▶ **EXERCISE PROMPT**: Leaving out every picture, copy the lines of the material below exactly, from the line containing "adherence in clinical" through the line containing "Jepe's Cinematic2 Poses".

BEGIN

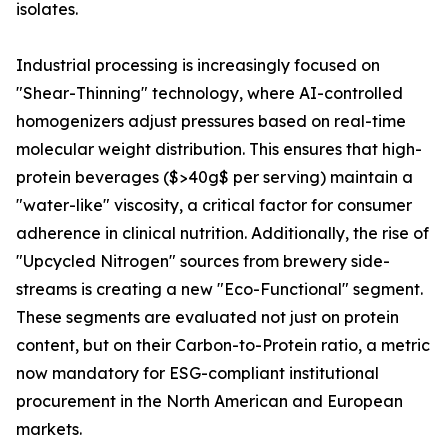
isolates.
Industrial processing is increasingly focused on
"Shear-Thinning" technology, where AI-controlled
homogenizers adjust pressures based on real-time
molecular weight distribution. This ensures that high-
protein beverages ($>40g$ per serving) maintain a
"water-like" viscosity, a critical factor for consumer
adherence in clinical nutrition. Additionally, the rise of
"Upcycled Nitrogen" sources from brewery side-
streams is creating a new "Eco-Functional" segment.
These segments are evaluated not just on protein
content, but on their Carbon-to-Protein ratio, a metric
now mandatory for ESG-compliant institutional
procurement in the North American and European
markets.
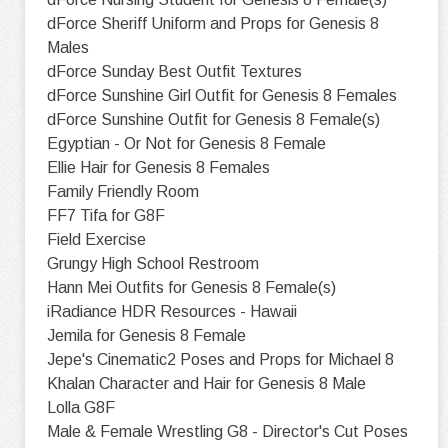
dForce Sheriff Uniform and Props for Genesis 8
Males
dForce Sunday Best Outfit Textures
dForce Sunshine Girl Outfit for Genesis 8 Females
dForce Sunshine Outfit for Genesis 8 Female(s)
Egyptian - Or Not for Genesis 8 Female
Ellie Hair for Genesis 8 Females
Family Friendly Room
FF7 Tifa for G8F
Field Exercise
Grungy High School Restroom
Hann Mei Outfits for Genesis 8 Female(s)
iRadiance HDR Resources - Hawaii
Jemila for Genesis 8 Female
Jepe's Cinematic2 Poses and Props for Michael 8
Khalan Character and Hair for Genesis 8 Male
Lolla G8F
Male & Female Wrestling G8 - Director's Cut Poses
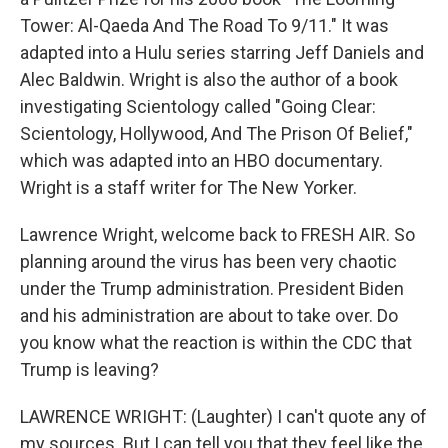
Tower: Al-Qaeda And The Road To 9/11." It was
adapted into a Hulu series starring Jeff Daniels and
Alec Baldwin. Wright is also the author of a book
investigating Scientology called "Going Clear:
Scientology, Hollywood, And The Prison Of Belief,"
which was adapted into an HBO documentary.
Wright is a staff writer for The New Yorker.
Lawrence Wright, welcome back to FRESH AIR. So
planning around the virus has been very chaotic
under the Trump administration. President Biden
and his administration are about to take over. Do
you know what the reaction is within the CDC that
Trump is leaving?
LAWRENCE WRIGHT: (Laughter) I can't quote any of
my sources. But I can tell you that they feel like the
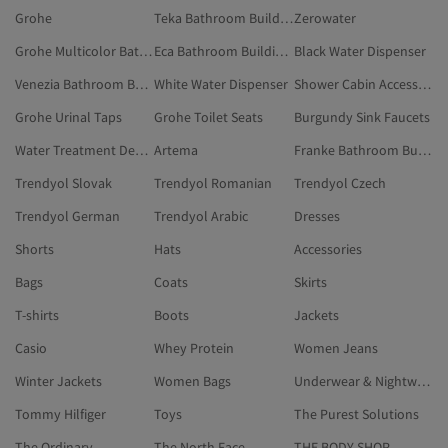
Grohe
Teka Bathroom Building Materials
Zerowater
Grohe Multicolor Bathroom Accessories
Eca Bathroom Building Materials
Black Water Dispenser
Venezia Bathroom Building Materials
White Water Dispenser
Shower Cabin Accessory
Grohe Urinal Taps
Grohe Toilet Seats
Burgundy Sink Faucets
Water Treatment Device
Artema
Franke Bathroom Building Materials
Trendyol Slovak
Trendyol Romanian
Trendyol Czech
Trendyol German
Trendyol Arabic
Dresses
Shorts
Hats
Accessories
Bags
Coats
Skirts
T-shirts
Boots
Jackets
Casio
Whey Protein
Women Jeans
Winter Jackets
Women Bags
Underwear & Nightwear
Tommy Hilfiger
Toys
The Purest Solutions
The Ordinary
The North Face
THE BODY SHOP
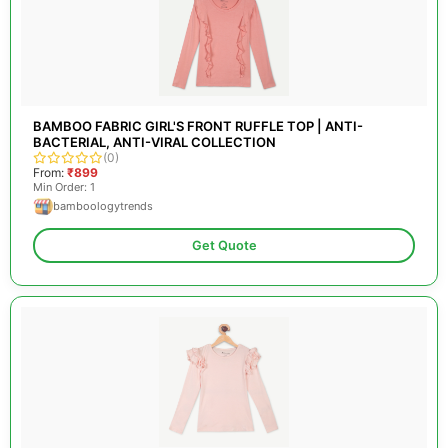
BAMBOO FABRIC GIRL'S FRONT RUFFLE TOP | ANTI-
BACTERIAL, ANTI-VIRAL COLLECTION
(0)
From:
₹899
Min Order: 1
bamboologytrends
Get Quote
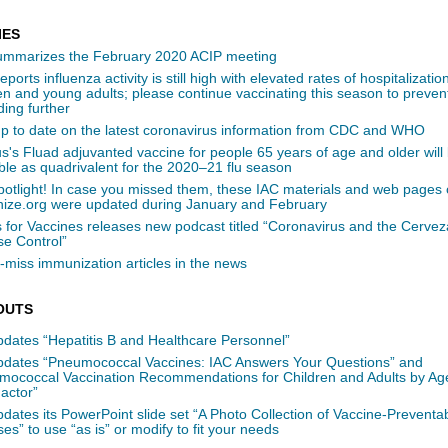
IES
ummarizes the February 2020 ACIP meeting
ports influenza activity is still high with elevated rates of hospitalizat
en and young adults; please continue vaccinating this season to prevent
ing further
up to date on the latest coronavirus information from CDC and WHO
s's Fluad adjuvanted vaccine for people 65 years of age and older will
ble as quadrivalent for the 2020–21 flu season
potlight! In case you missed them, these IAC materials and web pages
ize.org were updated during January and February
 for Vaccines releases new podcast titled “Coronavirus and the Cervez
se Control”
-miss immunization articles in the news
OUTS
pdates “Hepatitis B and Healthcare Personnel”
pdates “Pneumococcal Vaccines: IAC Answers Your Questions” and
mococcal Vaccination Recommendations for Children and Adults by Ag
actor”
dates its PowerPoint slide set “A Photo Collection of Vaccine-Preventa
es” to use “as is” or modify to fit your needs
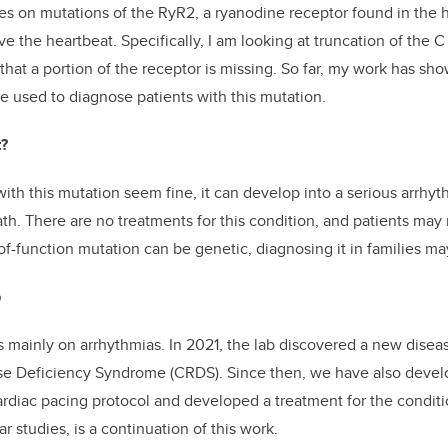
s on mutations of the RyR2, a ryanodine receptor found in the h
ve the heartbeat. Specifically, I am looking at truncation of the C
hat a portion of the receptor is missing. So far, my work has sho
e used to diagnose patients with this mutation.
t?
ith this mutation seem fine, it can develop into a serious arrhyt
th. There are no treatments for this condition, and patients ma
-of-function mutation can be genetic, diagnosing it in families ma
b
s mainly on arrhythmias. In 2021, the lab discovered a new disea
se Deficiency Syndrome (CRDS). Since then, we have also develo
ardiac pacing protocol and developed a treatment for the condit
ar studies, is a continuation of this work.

END

▶ **ANSWER**:
adherence in clinical nutrition. Additionally, the rise of
"Upcycled Nitrogen" sources from brewery side-
streams is creating a new "Eco-Functional" segment.
These segments are evaluated not just on protein
content, but on their Carbon-to-Protein ratio, a metric
now mandatory for ESG-compliant institutional
procurement in the North American and European
markets.
dForce Sheriff Uniform and Props for Genesis 8
Males
dForce Sunday Best Outfit Textures
dForce Sunshine Girl Outfit for Genesis 8 Females
dForce Sunshine Outfit for Genesis 8 Female(s)
Egyptian - Or Not for Genesis 8 Female
Ellie Hair for Genesis 8 Females
Family Friendly Room
FF7 Tifa for G8F
Field Exercise
Grungy High School Restroom
Hann Mei Outfits for Genesis 8 Female(s)
iRadiance HDR Resources - Hawaii
Jemila for Genesis 8 Female
Jepe's Cinematic2 Poses and Props for Michael 8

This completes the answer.